There's also a lot to hate about Mary Pickford.
She could be controlling with her family. Even though she helped her siblings out, you get the sense she never let them forget that she was the breadwinner. She controlled her visitors to Pickfair and sometimes just... didn't visit with them while they were at the estate.
The main thing, though? Her politics.
I wish I'd saved the tweet, I literally just scrolled by it a few minutes before I began writing this, but it was along the lines of 'when a silent film biography motors along until the mid-'30s and then skips until 1946 and the biographer writes, nothing much really happened between these years you know exactly what it means...'
By all accounts, her career was over by the mid-'30s, but Mary had been vocally supportive of both Mussolini and Hitler before the Second World War began. Eyman doesn't dive into how she felt during the war. You can Google it to see that her politics changed, where they were concerned. She also ratted on Charlie Chaplin in the '50s (Eyman notes that she was also being investigated for earlier statements) and seemed to delight in telling the FBI agents about his transgressions.
She became an alcoholic, in the family tradition, after her screen career ended. It was an open secret in Hollywood, and everyone knew that you had to get your business done by noon, else she'd be out for the rest of the day.
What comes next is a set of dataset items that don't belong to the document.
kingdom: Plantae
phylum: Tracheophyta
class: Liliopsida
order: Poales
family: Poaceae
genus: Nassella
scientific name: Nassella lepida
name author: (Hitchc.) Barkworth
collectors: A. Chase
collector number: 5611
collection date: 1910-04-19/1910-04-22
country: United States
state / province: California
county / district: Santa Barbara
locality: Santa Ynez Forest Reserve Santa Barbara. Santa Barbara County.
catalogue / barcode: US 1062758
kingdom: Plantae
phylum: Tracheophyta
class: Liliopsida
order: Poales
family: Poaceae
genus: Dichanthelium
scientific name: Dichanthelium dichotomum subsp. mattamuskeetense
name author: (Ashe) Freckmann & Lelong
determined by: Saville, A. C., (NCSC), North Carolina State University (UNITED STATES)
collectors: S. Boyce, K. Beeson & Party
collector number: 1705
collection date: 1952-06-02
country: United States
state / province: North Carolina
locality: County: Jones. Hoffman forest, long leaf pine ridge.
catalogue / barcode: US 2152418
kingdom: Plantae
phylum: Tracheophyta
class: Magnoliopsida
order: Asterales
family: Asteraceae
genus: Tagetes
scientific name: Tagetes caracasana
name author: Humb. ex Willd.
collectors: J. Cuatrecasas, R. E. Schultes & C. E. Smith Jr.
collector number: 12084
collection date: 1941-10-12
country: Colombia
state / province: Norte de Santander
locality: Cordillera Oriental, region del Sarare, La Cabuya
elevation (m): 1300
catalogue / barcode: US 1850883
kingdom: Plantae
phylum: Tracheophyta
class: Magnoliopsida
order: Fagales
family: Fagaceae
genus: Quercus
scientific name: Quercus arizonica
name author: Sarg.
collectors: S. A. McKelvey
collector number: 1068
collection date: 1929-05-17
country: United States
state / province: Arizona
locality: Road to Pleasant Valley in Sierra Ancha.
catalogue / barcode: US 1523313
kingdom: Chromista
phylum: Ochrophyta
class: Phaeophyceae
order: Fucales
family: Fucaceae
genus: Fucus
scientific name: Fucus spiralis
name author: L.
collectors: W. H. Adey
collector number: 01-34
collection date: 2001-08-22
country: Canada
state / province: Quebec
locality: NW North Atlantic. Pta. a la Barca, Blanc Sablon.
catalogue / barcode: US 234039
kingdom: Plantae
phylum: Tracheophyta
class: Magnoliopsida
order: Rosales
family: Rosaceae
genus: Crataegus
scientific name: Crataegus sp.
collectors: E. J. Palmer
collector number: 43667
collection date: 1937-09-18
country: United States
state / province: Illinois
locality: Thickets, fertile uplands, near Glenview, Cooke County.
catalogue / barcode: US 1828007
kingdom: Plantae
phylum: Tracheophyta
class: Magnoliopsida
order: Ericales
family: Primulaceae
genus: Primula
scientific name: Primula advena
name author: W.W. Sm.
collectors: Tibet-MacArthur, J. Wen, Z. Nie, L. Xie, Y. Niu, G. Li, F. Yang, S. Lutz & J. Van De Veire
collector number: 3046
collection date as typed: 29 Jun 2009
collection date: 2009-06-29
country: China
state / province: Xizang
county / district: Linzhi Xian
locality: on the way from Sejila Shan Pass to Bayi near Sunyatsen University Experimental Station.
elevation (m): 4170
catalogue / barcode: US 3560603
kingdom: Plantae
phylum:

And her adopted children with third husband Charles "Buddy" Rogers was estranged, at best. Roxanne and Ronald left Pickfair as soon as they could, and Eyman notes that Mary's Victorian ideals of childrearing put her at odds with her children.
Mary Pickford is fascinating in the sense that she seems to belong mostly to the silent era but you can't look at fame today without considering her in context.
In terms of taking her career into her own hands, of rising above the gossip while also contributing to it, for the storied love affair (I know I haven't touched upon much about Mary and Douglas Fairbanks Sr., but honestly...they were very boring), in having it all and losing it all, in becoming a treasured memory of yesteryears, she's just like every other major actress who's come along.
She didn't do it backwards and in high heels, like Ginger, but she blazed a trail nonetheless.
This sounds like such an interesting book! Amazingly, I realized that I have never seen a Mary Pickford movie, even though she's so well-known. The closest I came was Coquette -- I have it in my collection, but I haven't yet been able to make it through it. I would really like to see some of them, though. Your review of the book makes me want to check some out!
ReplyDeleteI didn't know that Eyman had written about Mary Pickford. Lots of great information here. Sounds like she had a rollercoaster of a life.